La présence humaine sur les bords du Rhône est prouvée dès le Néolithique. Il est probable que des peuples venant du sud (ancêtres des Ibériques) suivent alors la route naturelle offerte par la vallée et se répandent dans tout le bassin, occupant les grottes creusées dans les massifs calcaires. Les découvertes effectuées dans divers sites, notamment du Rhône moyen (grotte des Anges, grottes ornées de la basse Ardèche, Chomérac, Le Pouzin…) témoignent de leur passage en ces lieux.

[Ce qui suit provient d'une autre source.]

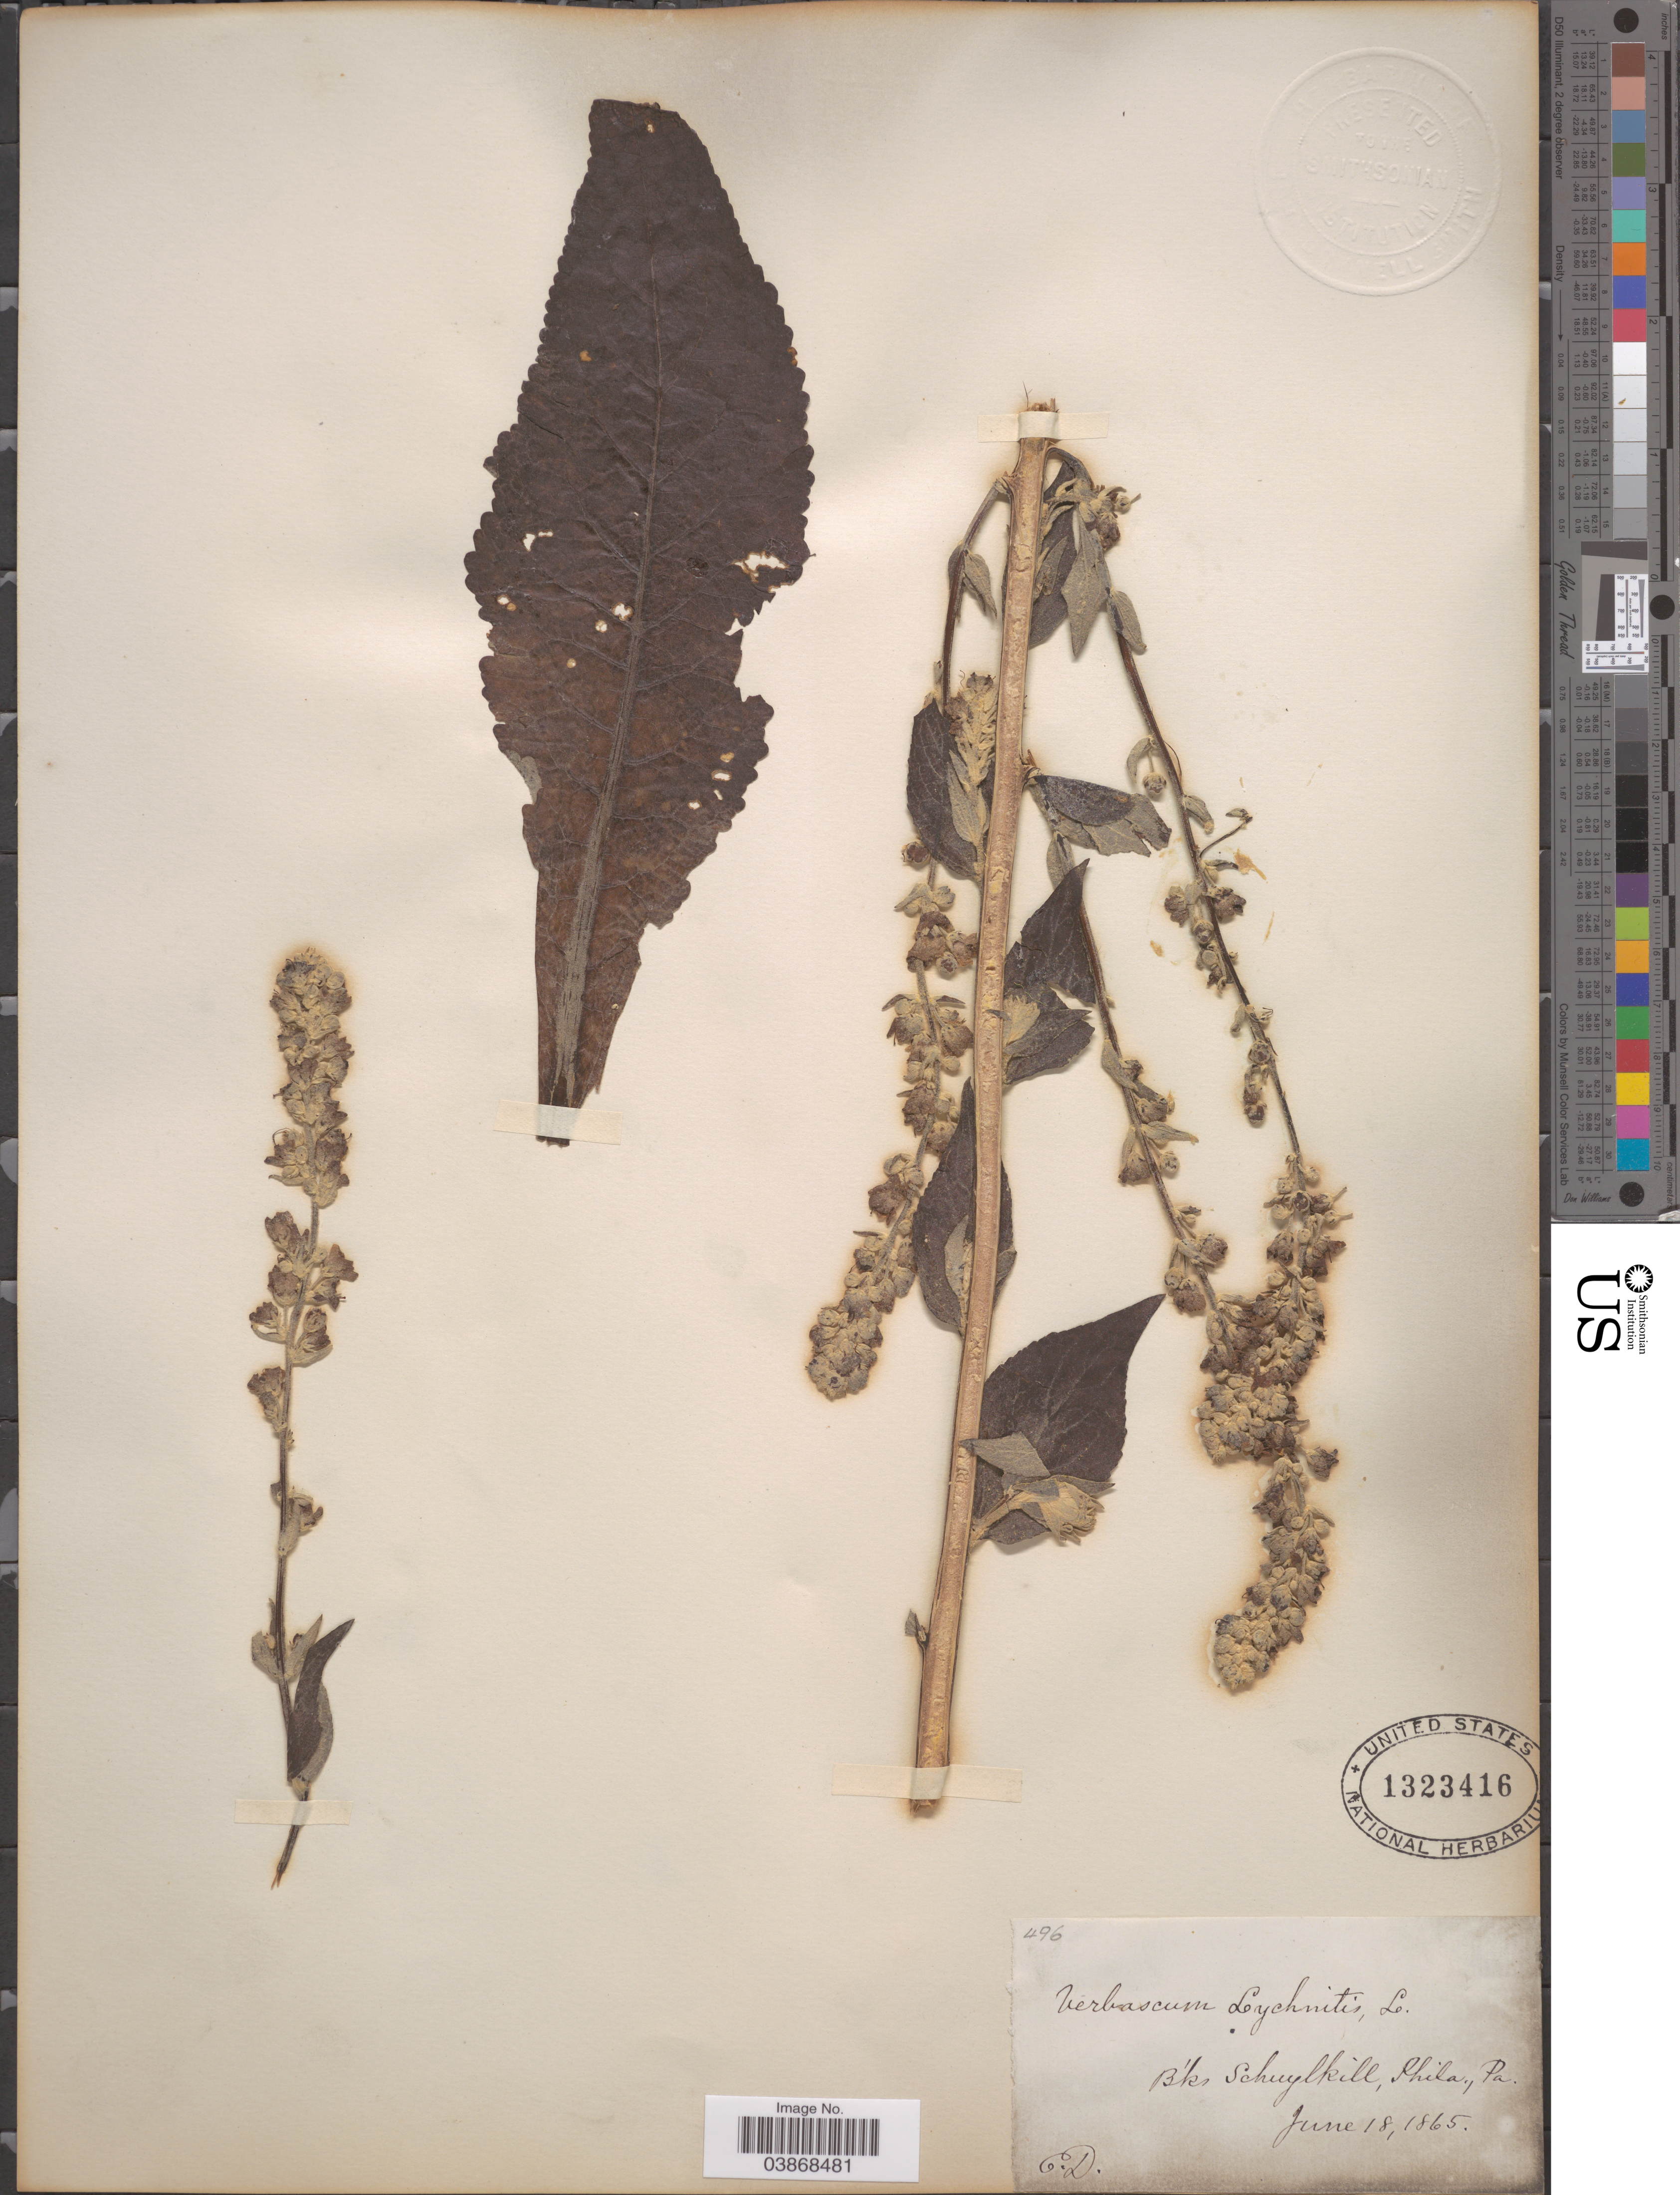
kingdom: Plantae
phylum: Tracheophyta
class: Magnoliopsida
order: Lamiales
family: Scrophulariaceae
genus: Verbascum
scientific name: Verbascum lychnitis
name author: L.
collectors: C. D.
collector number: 496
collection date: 1865-06-18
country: United States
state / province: Pennsylvania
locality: B'ks Schuylkill, Phila.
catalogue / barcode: US 1323416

Néanmoins, le peuplement de ses rives ne semble pas avoir été très intense contrairement à d’autres sites proches de cours d’eau. En effet, le Rhône, en pleine débâcle causée par la fonte de ses glaciers, donne à la vallée un aspect bien différent de celui d’aujourd’hui : le niveau des eaux est plus élevé de 60 à 70 mètres et sa largeur peut atteindre 20 km dans certaines parties de son cours.
Les travaux archéologiques réalisés permettent d’étudier les types de poteries et d’armes retrouvées de part et d’autre du Rhône. Celles-ci prouvent qu’une certaine communication existe entre les deux rives : les hommes préhistoriques, même s’ils vivent en limite des hautes eaux, n’hésitent pas à s’aventurer dans le lit du fleuve pour le franchir : des gués s’égrènent entre Lyon et Bourg-Saint-Andéol probablement depuis le Mésolithique et le Néolithique. Cependant une réelle recherche de vestiges archéologiques reste à entreprendre.